Was the Industrial Revolution Necessary?


 

London and New York : Routledge, 1994
ISBN: 0415108683 (hbk)
           0415108691 (pbk)

xi, 157 p.

Extracts from reviews:

Was the industrial revolution a critical turning point in the history of the human race? The general consensus emerging from this volume tends to confirm the assertion, but with two important caveats. First, the industrial revolution did not introduce rapid and sustained economic growth and, secondly, there remains a good deal that we do not know about those years which witnessed the rise of England (not Great Britain) as the world's first industrial nation. Snooks, the editor, dominates the volume with two chapters, comprising half the total words. He challenges the proposition that the industrial revolution was unique in the sense that it ushered in rapid and sustained growth as a strictly modern phenomenon. Rather, our version of the pre-industrial economy is clouded by a Malthusian perspective with its assumptions of diminishing returns and zero technical change. Snooks is convinced that rapid and sustained growth has been an inherent characteristic of England and, by implication of Western Europe, during the last millennium. The economic history of Western Europe from the eleventh to the eighteenth century was shaped by long upswings of economic growth with associated rises in population and income per caput, followed by periods of self-generated stagnation of approximately 300 years. The empirical support for these assertions is based on a reconstruction of England's national income from the Domesday Book which is then compared with the revised Gregory King estimates of I688. The major conclusion drawn is that pre-industrial England enjoyed periods of sustained growth and, looking forward at the industrial revolution from the perspective of the middle ages, it was not the catalyst for modern economic growth that it appears to be from the usual retrospective view . . . As Jackson points out, the rate of economic growth during the industrial revolution remains an 'open question' . . . Overall, a stimulating volume which justifies yet another look at the industrial revolution and there will be many more.
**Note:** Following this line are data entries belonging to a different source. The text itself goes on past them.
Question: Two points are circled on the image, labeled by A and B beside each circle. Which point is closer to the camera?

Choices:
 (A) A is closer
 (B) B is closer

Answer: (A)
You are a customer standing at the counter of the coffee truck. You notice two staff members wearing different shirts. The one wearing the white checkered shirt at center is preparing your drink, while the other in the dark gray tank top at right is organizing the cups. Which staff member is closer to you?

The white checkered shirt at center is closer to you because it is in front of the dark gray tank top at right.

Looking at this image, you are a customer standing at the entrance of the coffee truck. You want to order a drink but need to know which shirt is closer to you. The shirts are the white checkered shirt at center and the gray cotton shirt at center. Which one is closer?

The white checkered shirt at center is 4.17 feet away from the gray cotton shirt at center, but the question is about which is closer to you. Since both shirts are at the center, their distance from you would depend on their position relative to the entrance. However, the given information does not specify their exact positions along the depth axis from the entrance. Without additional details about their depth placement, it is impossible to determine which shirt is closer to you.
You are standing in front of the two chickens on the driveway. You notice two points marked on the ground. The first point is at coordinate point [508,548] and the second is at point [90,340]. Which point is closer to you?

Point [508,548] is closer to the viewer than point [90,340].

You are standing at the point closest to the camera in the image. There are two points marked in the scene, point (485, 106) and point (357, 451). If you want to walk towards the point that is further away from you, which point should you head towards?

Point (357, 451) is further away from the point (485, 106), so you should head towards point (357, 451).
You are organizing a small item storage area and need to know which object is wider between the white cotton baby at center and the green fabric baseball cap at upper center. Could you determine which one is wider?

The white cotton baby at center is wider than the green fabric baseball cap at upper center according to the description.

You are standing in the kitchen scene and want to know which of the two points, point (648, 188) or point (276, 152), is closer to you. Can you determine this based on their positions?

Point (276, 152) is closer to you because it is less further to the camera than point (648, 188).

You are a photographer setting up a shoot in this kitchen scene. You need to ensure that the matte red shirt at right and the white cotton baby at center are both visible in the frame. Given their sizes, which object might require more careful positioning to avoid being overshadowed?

-- Roger Lloyd-Jones, The Economic History Review, vol. XLVIII, no. 4, November 1995, p. 855.

 

Was the Industrial Revolution Necessary? brings together a collection of revisionist work which seeks, in the editor's words, to raise new issues, employ new data, and engage in new perspectives on British industrialization. In these terms the book contributes to a four-fold agenda set out by Graeme Snooks in his introduction: the wider role of the Industrial Revolution in human history, the contribution made by natural resources, the role of the household, and the question of whether rapid and sustained growth is a modern invention. Such issues, he maintains, need to be addressed since current interpretations are based largely on the reasoning of neoclassical economists . . .

Was the Industrial Revolution necessary? is a stimulating book which should reach a wide audience of both specialists and students in the fields of economics, economic history, environmental history, and labour economics. Specialists will appreciate the challenge of the new approaches and interpretations; students will find accessible surveys of the debates and new issues in this area.

-- Sue Bowden, Australian Economic History Review, vol. XXXVI, no. 1, March 1996, pp. 117–18.